Sheep meat exports to the EU were worth £302m in 2015.

Speaking to The Yorkshire Post, Ms Batters said: “Everybody is very concerned about the uncertainty because the sheep sector is potentially the most impacted by a ‘no deal’.

“We export 40 per cent of our lamb into the EU and if we didn’t have access to that market where is that 40 per cent of production going to go?

“British lamb would be facing a 51 per cent tariff in a no-deal situation which would push us out of the marketplace.

“If we don’t have a deal with the EU and we open our doors to the rest of the world and bring in food of lower standards, this ultimately means we can’t compete.”

Asked about the effects this would have on Yorkshire’s farming industry, Ms Batters explained: “Many people’s businesses are limited by the land they are farming. In Yorkshire there is a lot of grass and you can’t do anything else there.

“If your business is constrained by growing grass there isn’t another option for a lot of farmers unless they have beef and sheep.”

The county is home to more than 2m sheep and the Yorkshire Dales is England’s largest sheep producing area.

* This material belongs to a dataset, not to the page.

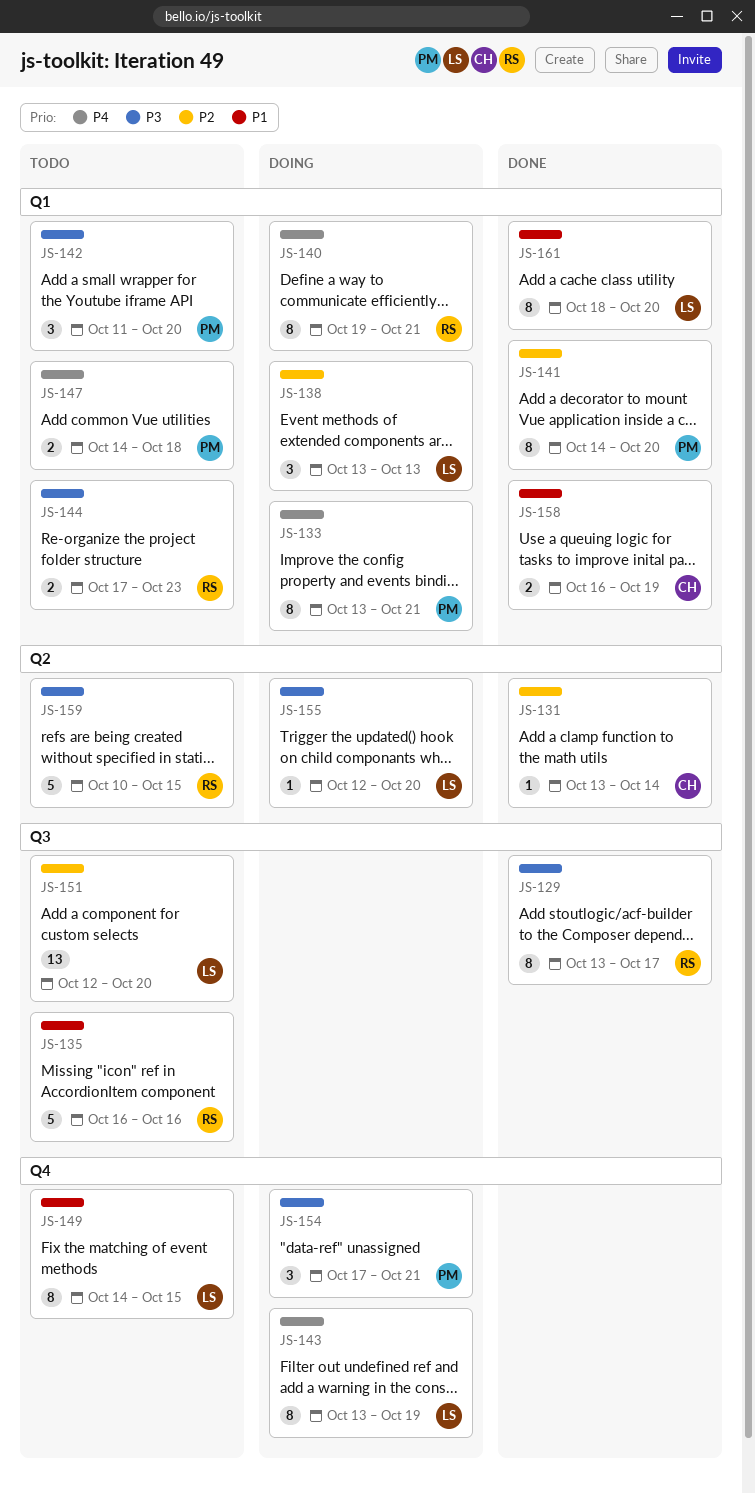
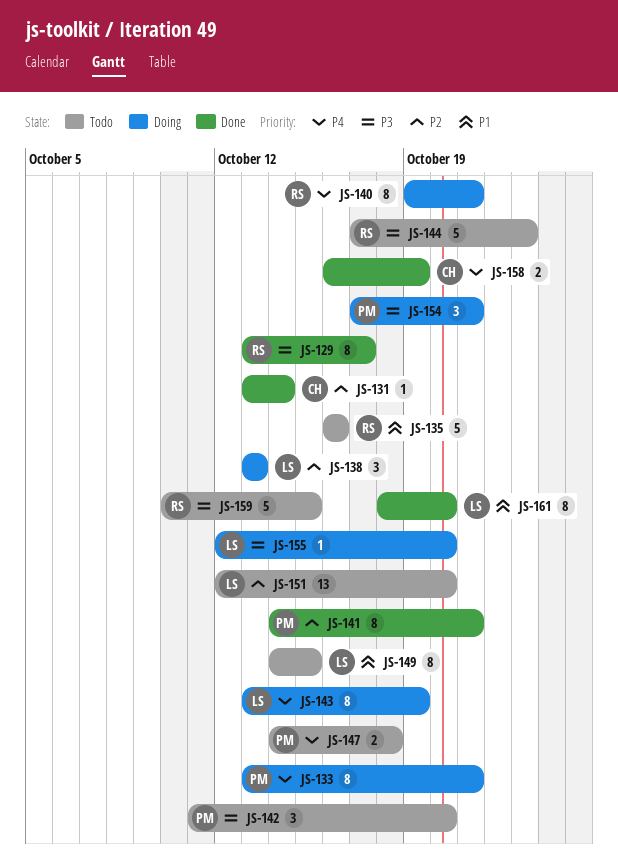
JS-141, due: Oct 20 -> Oct 21
JS-144, estimate: 2 -> 5
JS-158, priority: P1 -> P4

Explaining just what is at stake from the outcome of trade talks, Ms Batters said: “It’s about a way of life that underpins the rural economy, not just about food production, it’s about our culture, our heritage, farming families across the generations.”

She added: “With so much at stake, the UK Government must adopt a trade policy which prioritises tariff free, frictionless access to the European marketplace.

“This is crucial to underpin market stability, vital not just for farmers but the many wider supply chain businesses that depend on a thriving sheep sector.”

VALUE OF TRADE RECOGNISED

The Government acknowledged that the EU is Britain’s biggest trading partner for agricultural products in its recent Health and Harmony consultation document about the future of farm policy post-Brexit.

The document states: “The Government is committed to securing a deep and special partnership with the EU, including a bold and ambitious economic partnership.

“The UK wants to secure the freest trade possible in goods and services between the UK and the EU. Ensuring as frictionless trade as possible for our agricultural sectors is particularly important where much of the produce is perishable and time is critical.”